Rachel brings up the point that being in a marriage is more than just loving and being committed to someone; it also means to “act on my commitment” (225). What does it mean to act on commitment? What, in Rachel’s understanding, is the link between love and commitment? How did her previous lack of knowledge of this link damage her early relationship with Hal? What resolution do Rachel and Hal come to in this chapter, and how do they get there? What is the value of the formula she and Hal decide on, “taking actions that not only respect our differences, but accept our different proficiencies” (233)? Can you discuss what commitment means to you?
- Wrapping Up—Purpose
What does the anger Rachel deals with at the end of the renovation process ultimately stem from? Why do you think Rachel’s encounter with her neighbor ends up being a turning point? How does Simon tie together renovation of the house with love in this chapter? Do you feel that she comes to accept the difficulties in both? Rachel returns to her search for meaning, and finds that she doesn’t yet have the answer to what she wants to do with the rest of her life. Does what she realizes about herself feel like enough for her? What does Rachel learn from the renovation process? Does it make her life more complete? What are some things she gains? In what ways is Rachel and Hal’s relationship different from the way it was at the beginning of the renovation process? At the end of the chapter, Simon returns to the story of archaeologists discovering Tutankhamun’s tomb, and of the recent discoveries that had been overlooked for years. What, at this point, does Rachel realize about herself that she hadn’t realized earlier? If you have gone through a home renovation or other major life experience with a romantic partner, how did you change by the end?

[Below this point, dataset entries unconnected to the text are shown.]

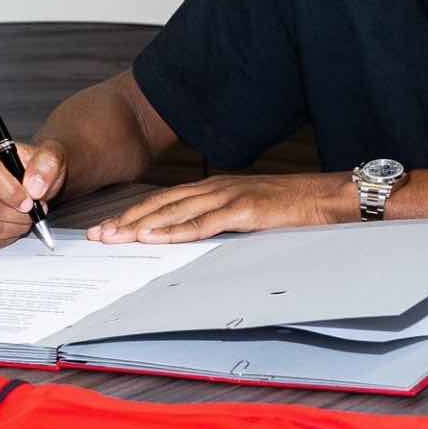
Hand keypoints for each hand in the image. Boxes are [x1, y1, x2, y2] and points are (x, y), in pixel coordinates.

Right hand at [0, 136, 67, 249]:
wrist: (29, 180)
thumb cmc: (33, 167)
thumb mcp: (49, 158)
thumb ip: (47, 165)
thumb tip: (33, 187)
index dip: (8, 190)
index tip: (28, 202)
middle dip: (13, 213)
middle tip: (33, 212)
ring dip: (10, 227)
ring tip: (25, 219)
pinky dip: (1, 237)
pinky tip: (12, 226)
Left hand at [87, 172, 354, 243]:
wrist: (330, 197)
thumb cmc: (294, 208)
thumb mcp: (250, 214)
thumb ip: (223, 223)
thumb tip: (197, 241)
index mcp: (216, 188)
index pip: (166, 201)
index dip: (135, 214)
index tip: (109, 228)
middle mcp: (217, 187)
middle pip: (163, 204)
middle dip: (127, 219)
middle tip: (97, 235)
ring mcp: (231, 196)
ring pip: (177, 211)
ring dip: (143, 224)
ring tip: (115, 237)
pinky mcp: (246, 209)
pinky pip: (204, 223)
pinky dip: (177, 230)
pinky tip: (156, 238)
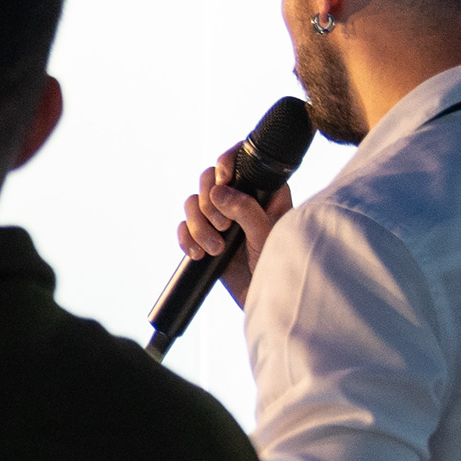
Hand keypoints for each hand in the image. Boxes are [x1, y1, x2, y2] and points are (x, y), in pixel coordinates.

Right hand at [176, 167, 296, 309]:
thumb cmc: (276, 266)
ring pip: (193, 204)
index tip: (223, 178)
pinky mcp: (205, 237)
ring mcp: (221, 218)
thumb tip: (217, 192)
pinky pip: (184, 227)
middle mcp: (240, 200)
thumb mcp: (265, 235)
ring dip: (198, 226)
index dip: (227, 162)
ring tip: (215, 249)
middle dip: (209, 204)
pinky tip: (198, 254)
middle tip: (223, 226)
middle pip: (209, 180)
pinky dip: (186, 239)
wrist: (263, 300)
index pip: (241, 161)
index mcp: (264, 192)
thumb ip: (245, 210)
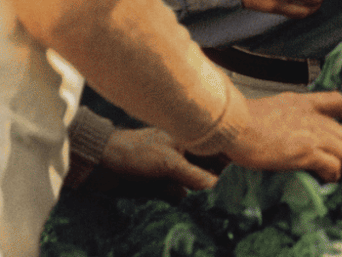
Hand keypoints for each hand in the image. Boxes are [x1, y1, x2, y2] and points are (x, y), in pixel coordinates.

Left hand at [92, 126, 218, 197]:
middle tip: (226, 192)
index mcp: (189, 138)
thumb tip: (215, 186)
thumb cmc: (136, 152)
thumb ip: (193, 174)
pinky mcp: (163, 187)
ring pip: (196, 184)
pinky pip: (181, 195)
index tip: (239, 173)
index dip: (229, 158)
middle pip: (209, 167)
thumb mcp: (168, 162)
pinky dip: (184, 200)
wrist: (102, 165)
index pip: (217, 147)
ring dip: (201, 192)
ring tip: (209, 200)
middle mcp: (185, 153)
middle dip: (217, 179)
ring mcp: (174, 170)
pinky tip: (187, 204)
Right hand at [225, 91, 341, 182]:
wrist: (234, 124)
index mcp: (303, 102)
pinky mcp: (306, 150)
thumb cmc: (243, 121)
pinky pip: (332, 165)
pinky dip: (334, 174)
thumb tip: (294, 137)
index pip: (338, 102)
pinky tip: (329, 180)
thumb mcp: (272, 109)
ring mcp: (311, 132)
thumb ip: (289, 118)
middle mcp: (312, 115)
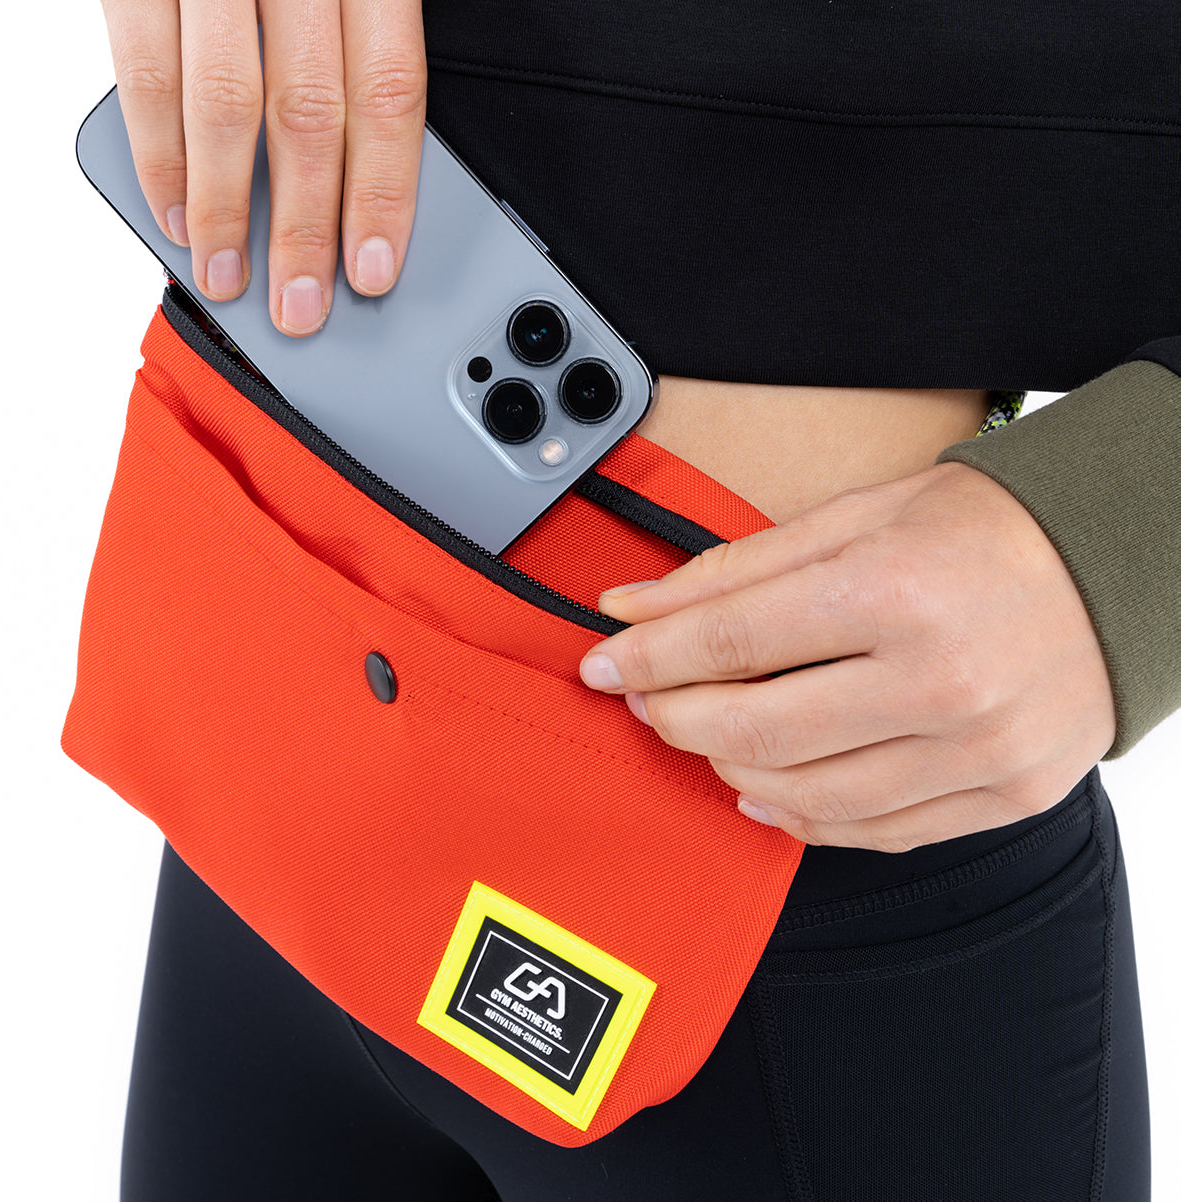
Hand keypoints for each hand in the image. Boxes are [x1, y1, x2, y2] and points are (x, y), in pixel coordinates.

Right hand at [101, 0, 425, 334]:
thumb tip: (363, 176)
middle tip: (302, 303)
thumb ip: (351, 46)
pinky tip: (173, 209)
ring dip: (224, 206)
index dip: (382, 193)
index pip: (386, 93)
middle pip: (308, 113)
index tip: (374, 268)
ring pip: (224, 101)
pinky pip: (145, 67)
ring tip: (229, 274)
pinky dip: (157, 151)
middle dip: (302, 225)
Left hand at [578, 462, 1115, 851]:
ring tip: (704, 733)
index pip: (731, 640)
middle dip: (676, 715)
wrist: (1118, 566)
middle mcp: (942, 681)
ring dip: (729, 768)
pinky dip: (802, 818)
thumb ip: (736, 568)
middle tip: (646, 697)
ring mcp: (980, 751)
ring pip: (806, 796)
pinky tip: (767, 788)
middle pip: (757, 728)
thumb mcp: (855, 518)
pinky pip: (874, 832)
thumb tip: (634, 606)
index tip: (604, 661)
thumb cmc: (985, 529)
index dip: (648, 655)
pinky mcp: (1005, 795)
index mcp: (897, 591)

According to Simon, how can renovation affect a person? What does it really mean to come home? The final image Simon leaves us with is that of the baby fringe tree, which survived despite the explosion, and blossoms in the spring. It endured, and even thrived, in spite of its past. How does this relate to Rachel and Hal’s past, and to the theme of renovation? What does this image mean to you? Lastly, this house is on Teacher’s Lane. Rachel is a teacher, but over the course of the book, the renovation teaches her a great deal. If you had to rename the street on which you live, what would you call it?